ABD'nin yeni Başkanı Donald Trump'ın Ukrayna'da savaşı bitirme vaadi, başlangıçta olumlu görünse de aslında farklı bir senaryoyu işaret ediyor olabilir. Trump'ın kapitalizm yanlısı tutumu ve Ukrayna'ya yardım etmeme konusundaki yaklaşımı, savaşın sona ermesinden ziyade Rusya'ya avantaj sağlayacak bir stratejiye işaret ediyor. Özellikle Rusya'ya onurlu bir çıkış yolu sunarak, Avrupa'yı Ukrayna konusunda baskı altına alarak ve hatta Avrupa'yı Rusya ile çatışmaya sokma potansiyeli taşıyan bir politika izlediği görülüyor.

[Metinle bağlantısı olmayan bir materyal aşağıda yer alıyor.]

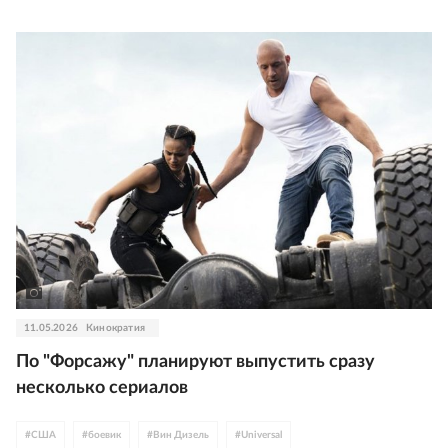
11.05.2026
Кинократия
По "Форсажу" планируют выпустить сразу
несколько сериалов
#
США
#
боевик
#
Вин Дизель
#
Universal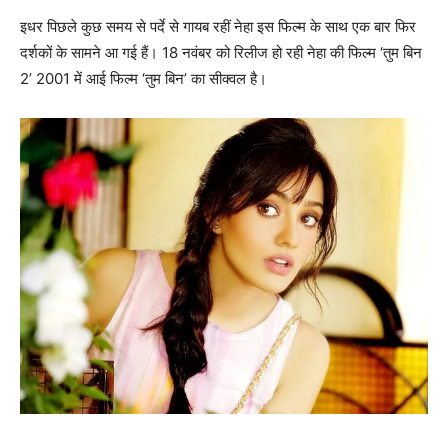
इधर पिछले कुछ समय से पर्दे से गायब रहीं नेहा इस फिल्म के साथ एक बार फिर
दर्शकों के सामने आ गई हैं। 18 नवंबर को रिलीज हो रही नेहा की फिल्म ‘तुम बिन
2’ 2001 में आई फिल्म ‘तुम बिन’ का सीक्वल है।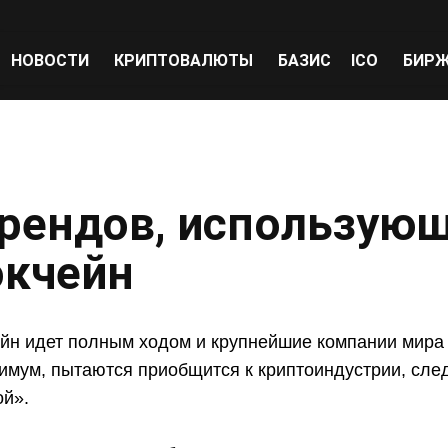
НОВОСТИ
КРИПТОВАЛЮТЫ
БАЗИС
ICO
БИР
брендов, использую
окчейн
ейн идет полным ходом и крупнейшие компании мира
нимум, пытаются приобщится к криптоиндустрии, сле
й».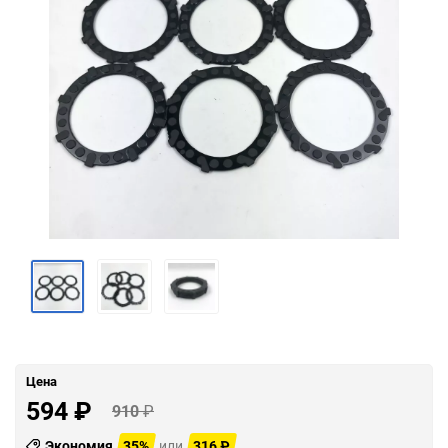
Цена
594
₽
910
₽
Экономия
35%
или
316
₽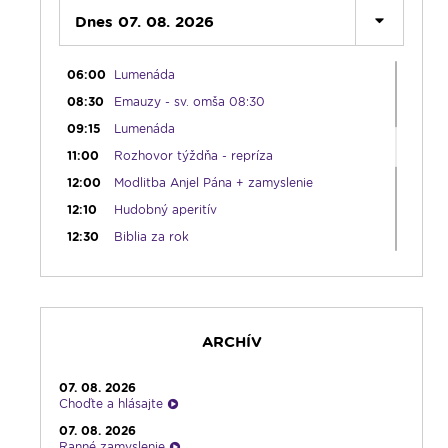
05:30
Dnes 07. 08. 2026
Choďte a hlásajte
05:45
Ranné chvály
06:00
Lumenáda
08:30
Emauzy - sv. omša 08:30
09:15
Lumenáda
11:00
Rozhovor týždňa - repríza
12:00
Modlitba Anjel Pána + zamyslenie
12:10
Hudobný aperitív
12:30
Biblia za rok
13:00
Lumenfórum
16:30
Pútnický víkend
17:30
Infolumen
ARCHÍV
18:00
Emauzy - sv. omša 18:00
19:00
Bolestný ruženec
07. 08. 2026
19:30
Vešpery
Choďte a hlásajte
19:45
Rádio Vatikán - SK
07. 08. 2026
Ranné zamyslenie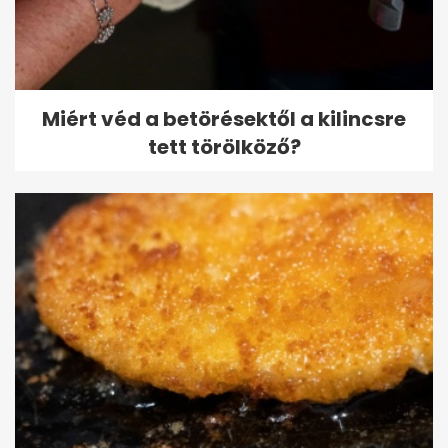
Miért véd a betörésektől a kilincsre
tett törölköző?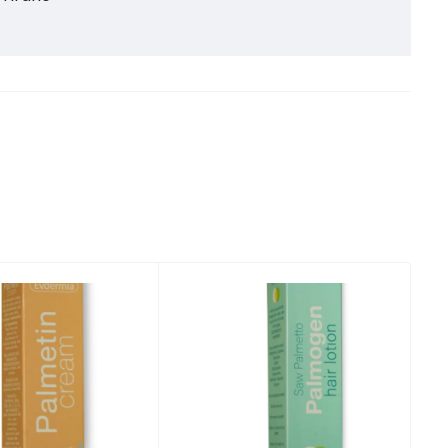
 Tiranë
 Tiranë
 Tiranë
 Tiranë
 Tiranë
, Tiranë
, Tiranë
, Tiranë
, Tiranë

Rusya'nın Ukrayna'daki asker kaybı ve savaş harcamaları göz önüne alındığında, ABD'nin Ruslara 'onurlu' bir çıkış sunması, jeopolitik bir oyunun parçası olabilir. Bu durum, ABD'nin kendi jeopolitik çıkarlarını koruma ve Avrupa üzerindeki etkisini artırma çabasıyla ilişkilendirilebilir. Rusya'nın yayılmacı geçmişi ve Ukrayna'daki potansiyel ilerleyişi, barışın sağlanması halinde bile Rusların Donbas-Kırım hattında durup durmayacağı sorusunu gündeme getiriyor. Bu risk, Ukrayna'nın ve Avrupa'nın güvenliği açısından büyük önem taşıyor.
Ukrayna'daki jeopolitik boşluğun Rusya'ya avantaj sağlaması ve Avrupa'nın güvenliğini tehdit etmesi, gelecekteki olası Rusya-Avrupa çatışması riskini artırıyor. ABD'nin Rusya'yı zayıflatma çabaları ve Trump'ın politikaları, İkinci Dünya Savaşı'ndaki gibi Rusya-Avrupa savaşına yol açabilir mi? Bu durum, Trump ve Putin arasındaki stratejik hamlelerin dikkatle izlenmesini gerektiriyor.